_What to do_
**1.** Translate this sentence from the forum thread about the amplifier experiment into Spanish: "The two speakers were attached as normal to the two speaker outputs on the amp."
**2.** Carry on the forum thread about the amplifier experiment, picking up right after its final sentence.

Heng Long Volume Control. Already had one.
PAM8403 mini amplifier. 5 for 99p from China.
6v (4x1.5v) battery pack. Already had one.
Adjustable Voltage Regulator. LM2596S Step Down Module. 2 for 99p.
Switch for power to TK22. Already had one.
Two Visaton FR8's. Already had them.
Two HL speakers. Already had them

The HL volume control was just plugged straight into the TK22.

Two wires come out of the speaker plug on the TK22, as it is mono sound. The amp board is stereo. I therefore hooked up the negative speaker wire to GND input on the amp, and joined the Left and right inputs on the amp together, and attached them to the single positive wire from the speaker plug.

The two speakers were attached as normal to the two speaker outputs on the amp. Fiddly soldering but it was all secure.

The amp needs to be powered ideally at 5.5v. For the test I hooked up a voltage adjuster between the battery pack and the amp, and adjusted it to 5.5v output.

That was it, job done.

I tried it first with the HL speakers in case anything was going to blow up, and heck they were super loud.
I then tried the Visaton speakers, and my eardrums hurt.

With a better quality potentiometer for the volume control it would sound even better, as would a more powerful amp, Clark uses a bigger one. The total cost to do this was 70p? :D. I took a video, but the sound is automatically adjusted, so it doesn't come across.

I have also received two SD card players that can be hooked up to an Arduino and an amp, next little project is to find a sound player program on the web that actually works, load that onto an Arduino, then load compatible sound files onto the SD card, and see if I can get it all working. After that it's a matter of hooking up the project to an artillery gun in the battlefield scenics, and getting it to work with the IR to generate hit and fire sounds. Wish me luck!

Re: Amplifier Experiment

Posted: Sun Jul 30, 2017 7:11 pm
by Max-U52
Hey Wibbs, first, I know exactly what you mean about sound levels not coming across well on video.

That's a 3 watt amp, right? Could you do it with a bigger amp, say 20 watt? I think the TPA for the IBU is 6 watts, and with these visaton 4 inch 4 ohm 20-30 watt speakers it really does have some serious volume, but you know me - wantmorebigger!

In fact, I'm so impressed with these 4 inch speakers I'm thinking about trying to jam one in a King Tiger or Jagdtiger.

Do you think you could use an RVC with that? Having volume control from the TX can come in handy.

Are you going to put in some kind of step down so you can run off main battery and eliminate the extra battery pack?

Think you could post the video anyway? I'd really like to hear it.

Re: Amplifier Experiment

Posted: Sun Jul 30, 2017 8:46 pm
by wibblywobbly
Just been reading up on the amp. Apparently they can deliver more power to a 4ohm speaker than an 8 ohm, which is what my Visatons are. There was a 'huge' difference using the Taigen speakers, the ones with the chrome dome on the speaker, as they are lower impedence. What you cannot do with these boards is wire both stereo outputs to one mono speaker. It will blow the board.

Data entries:
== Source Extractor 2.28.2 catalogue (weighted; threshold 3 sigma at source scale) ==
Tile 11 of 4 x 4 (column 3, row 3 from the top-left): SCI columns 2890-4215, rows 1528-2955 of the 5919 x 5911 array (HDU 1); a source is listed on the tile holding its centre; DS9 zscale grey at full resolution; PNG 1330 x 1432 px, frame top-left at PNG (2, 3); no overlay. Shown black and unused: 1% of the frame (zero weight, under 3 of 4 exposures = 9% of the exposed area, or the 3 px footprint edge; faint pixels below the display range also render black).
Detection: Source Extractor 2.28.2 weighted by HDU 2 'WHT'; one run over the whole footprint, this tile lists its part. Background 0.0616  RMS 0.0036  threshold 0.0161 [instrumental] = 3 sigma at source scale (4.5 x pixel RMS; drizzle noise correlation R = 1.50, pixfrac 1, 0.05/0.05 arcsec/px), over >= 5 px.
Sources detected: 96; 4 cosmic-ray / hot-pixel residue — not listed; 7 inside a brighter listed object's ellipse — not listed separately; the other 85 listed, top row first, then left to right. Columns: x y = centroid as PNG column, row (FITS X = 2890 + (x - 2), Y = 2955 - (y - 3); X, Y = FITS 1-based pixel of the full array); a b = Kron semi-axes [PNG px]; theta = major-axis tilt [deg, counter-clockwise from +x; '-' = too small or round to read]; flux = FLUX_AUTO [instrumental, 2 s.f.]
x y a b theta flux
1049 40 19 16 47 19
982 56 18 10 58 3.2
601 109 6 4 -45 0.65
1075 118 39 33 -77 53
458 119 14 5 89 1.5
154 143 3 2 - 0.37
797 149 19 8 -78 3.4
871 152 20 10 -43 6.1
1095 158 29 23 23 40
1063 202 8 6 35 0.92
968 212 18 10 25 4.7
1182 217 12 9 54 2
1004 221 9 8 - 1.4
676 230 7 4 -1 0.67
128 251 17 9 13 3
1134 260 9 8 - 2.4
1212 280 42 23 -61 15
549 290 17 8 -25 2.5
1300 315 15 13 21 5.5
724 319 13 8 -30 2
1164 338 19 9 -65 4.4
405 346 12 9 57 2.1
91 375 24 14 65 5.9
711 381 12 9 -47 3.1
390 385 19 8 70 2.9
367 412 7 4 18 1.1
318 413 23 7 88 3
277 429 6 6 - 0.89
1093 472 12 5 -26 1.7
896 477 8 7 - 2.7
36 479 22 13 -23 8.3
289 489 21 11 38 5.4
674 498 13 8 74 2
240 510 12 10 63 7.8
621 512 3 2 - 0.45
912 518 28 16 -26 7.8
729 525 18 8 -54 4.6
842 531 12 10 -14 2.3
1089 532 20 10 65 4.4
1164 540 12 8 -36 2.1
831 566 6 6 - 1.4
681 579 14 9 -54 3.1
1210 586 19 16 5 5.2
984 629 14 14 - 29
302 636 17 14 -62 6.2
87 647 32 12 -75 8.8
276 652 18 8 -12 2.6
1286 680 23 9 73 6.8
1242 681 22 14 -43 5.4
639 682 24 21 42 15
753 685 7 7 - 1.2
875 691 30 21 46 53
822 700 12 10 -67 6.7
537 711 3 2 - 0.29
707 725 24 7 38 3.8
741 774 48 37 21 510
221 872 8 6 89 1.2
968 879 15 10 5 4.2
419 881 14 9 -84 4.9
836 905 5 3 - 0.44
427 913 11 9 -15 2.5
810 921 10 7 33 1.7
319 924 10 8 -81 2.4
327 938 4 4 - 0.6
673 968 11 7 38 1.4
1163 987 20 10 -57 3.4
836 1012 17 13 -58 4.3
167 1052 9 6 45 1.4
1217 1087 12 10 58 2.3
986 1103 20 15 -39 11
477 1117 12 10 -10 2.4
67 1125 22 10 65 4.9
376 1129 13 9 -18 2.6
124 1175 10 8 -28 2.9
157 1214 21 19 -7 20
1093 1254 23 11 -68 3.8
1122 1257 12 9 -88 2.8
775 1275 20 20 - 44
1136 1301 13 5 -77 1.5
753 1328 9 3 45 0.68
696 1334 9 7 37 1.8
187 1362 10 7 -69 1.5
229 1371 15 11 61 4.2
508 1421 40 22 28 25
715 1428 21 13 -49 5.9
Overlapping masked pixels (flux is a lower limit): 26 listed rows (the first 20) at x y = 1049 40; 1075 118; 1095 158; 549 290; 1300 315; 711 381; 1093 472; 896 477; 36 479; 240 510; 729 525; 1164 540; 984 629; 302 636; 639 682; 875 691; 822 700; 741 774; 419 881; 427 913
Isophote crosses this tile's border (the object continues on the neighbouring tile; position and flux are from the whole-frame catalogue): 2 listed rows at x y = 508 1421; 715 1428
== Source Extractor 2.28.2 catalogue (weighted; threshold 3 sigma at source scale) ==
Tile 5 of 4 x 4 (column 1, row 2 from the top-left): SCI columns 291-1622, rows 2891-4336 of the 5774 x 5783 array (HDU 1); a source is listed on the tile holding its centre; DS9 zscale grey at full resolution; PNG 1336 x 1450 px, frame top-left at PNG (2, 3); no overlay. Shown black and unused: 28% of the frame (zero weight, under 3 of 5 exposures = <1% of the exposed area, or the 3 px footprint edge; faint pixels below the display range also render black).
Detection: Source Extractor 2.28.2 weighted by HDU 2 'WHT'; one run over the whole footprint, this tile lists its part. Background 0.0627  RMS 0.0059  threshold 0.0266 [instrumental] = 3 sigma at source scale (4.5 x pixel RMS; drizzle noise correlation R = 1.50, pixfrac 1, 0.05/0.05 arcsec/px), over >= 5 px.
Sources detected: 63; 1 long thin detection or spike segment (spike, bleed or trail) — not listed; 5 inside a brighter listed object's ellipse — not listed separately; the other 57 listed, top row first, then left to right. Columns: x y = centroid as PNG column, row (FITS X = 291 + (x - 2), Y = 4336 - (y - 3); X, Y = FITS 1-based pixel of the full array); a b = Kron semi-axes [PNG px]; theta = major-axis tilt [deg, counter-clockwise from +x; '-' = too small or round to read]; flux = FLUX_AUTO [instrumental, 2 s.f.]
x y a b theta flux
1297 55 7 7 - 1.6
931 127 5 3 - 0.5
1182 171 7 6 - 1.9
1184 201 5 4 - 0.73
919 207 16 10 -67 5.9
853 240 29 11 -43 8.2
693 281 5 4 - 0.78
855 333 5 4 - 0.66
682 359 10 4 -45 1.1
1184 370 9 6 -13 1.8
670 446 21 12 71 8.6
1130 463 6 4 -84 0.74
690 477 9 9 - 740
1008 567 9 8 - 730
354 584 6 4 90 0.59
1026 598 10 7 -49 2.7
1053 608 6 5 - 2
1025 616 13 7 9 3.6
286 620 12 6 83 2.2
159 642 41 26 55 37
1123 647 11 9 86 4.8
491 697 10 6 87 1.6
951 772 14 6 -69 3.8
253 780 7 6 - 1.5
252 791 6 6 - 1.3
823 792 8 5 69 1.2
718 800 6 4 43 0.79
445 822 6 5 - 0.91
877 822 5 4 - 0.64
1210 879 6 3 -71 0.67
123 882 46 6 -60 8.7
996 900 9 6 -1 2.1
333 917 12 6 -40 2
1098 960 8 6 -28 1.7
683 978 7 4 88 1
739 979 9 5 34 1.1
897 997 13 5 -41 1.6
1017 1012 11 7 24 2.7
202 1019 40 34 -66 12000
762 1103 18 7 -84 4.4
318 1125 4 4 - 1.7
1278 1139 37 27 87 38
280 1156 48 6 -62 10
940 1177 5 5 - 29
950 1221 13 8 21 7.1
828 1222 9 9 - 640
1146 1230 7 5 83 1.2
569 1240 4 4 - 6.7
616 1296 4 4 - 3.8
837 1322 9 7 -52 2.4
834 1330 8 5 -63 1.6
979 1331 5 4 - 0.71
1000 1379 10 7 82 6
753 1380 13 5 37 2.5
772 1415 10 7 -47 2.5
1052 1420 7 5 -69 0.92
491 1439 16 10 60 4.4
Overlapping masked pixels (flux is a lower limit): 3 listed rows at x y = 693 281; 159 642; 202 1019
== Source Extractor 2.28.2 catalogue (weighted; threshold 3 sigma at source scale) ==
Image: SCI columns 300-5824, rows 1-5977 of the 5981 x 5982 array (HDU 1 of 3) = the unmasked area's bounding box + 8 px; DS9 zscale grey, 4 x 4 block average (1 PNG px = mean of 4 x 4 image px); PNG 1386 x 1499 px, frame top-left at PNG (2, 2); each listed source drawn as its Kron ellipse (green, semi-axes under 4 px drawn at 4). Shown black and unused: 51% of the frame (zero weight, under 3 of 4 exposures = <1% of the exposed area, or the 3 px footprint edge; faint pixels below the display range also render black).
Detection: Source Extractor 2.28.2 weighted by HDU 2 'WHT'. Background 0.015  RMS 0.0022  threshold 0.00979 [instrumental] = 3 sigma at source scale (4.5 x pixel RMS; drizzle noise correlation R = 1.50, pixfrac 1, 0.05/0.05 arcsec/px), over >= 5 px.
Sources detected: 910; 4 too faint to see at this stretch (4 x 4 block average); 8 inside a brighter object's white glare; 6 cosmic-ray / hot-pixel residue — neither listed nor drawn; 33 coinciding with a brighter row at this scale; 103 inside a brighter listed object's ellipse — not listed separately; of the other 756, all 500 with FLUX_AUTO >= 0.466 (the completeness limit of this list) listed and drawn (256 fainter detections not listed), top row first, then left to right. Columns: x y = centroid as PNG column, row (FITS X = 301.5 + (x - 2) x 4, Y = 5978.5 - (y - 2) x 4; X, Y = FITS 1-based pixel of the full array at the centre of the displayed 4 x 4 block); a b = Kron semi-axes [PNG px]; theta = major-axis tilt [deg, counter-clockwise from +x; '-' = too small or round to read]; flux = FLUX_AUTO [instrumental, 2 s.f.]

_Exercise responses_
**1.** Los dos altavoces se conectaron de la forma habitual a las dos salidas de altavoz del amplificador.

**2.**
You could use any amp you want, as long as you can power it at optimum levels. Eg a 5v amp will lose performance at 4.5v, so a 12v one will do likewise. The voltage adjusters can take a large voltage and reduce it, but it would need an inverter to take a low voltage and increase it.

It will work on any board with a speaker socket. the original volume stays where it is. I have tried it on a TK22, a 27mhz HL, a 2.4ghz HL, and one of the new RX18's with wireless volume adjustment. They all work, though the wireless one seems to play whisper quiet or full volume, nothing in between.

The effect on an RX18 with a Taigen speaker (or any 4ohm speaker) is the most noticeable. I am going to install the Leopard based RX18 in my Chieftain ARRV as I have stacks of room for the electronics in there, and it suits the tank.

I'll post up the vid, it takes a while on You Tube.... :wave:

Re: Amplifier Experiment

Posted: Sun Jul 30, 2017 9:54 pm
by wibblywobbly
phpBB [video]

Re: Amplifier Experiment

Posted: Mon Jul 31, 2017 7:57 am
by Saracen
Be very careful with these cheap LM2596S step down modules, as they are not overload or short circuit protected, and usually seem to fail in a pass-through mode, hence taking out whatever is connected to them >:<

BTDT :/

Adrian.

Re: Amplifier Experiment

Posted: Mon Jul 31, 2017 9:34 am
by wibblywobbly
You missed the logic.

The only thing connected to it is the PAM8403 amplifier, 20p each, and I have 5 of them for 99p. If it does any damage it is 20p max. It is connected to a 6v battery pack, the PAM8403 runs on 5.5v, so even with fully charged AA batteries it can only push through 6v maximum. The AA's will drop to 5.5v very quickly, so the voltage adjuster isn't handling any excess current at all, hence nothing can blow up.

I could run the voltage adjuster from the tank battery, which is 8.4v max, in which case it would need to step down from 8.4v to 5.5v, though tank batteries drop to 7.5v pretty quickly. It would cost a couple of pennies to put a resistor on the output from the voltage adjuster to ensure that the forward voltage was never more than 5.5v. Thinking about it, the super cheap way of doing it would be to simply run the PAM8403 straight off the tank battery with an inline resistor, doing away with the voltage adjuster altogether. It is only there because it is a way of adjusting the voltage correctly without faffing about with resistors while testing. :thumbup:

Re: Amplifier Experiment

Posted: Mon Jul 31, 2017 9:47 am
by Saracen
> hence nothing can blow up.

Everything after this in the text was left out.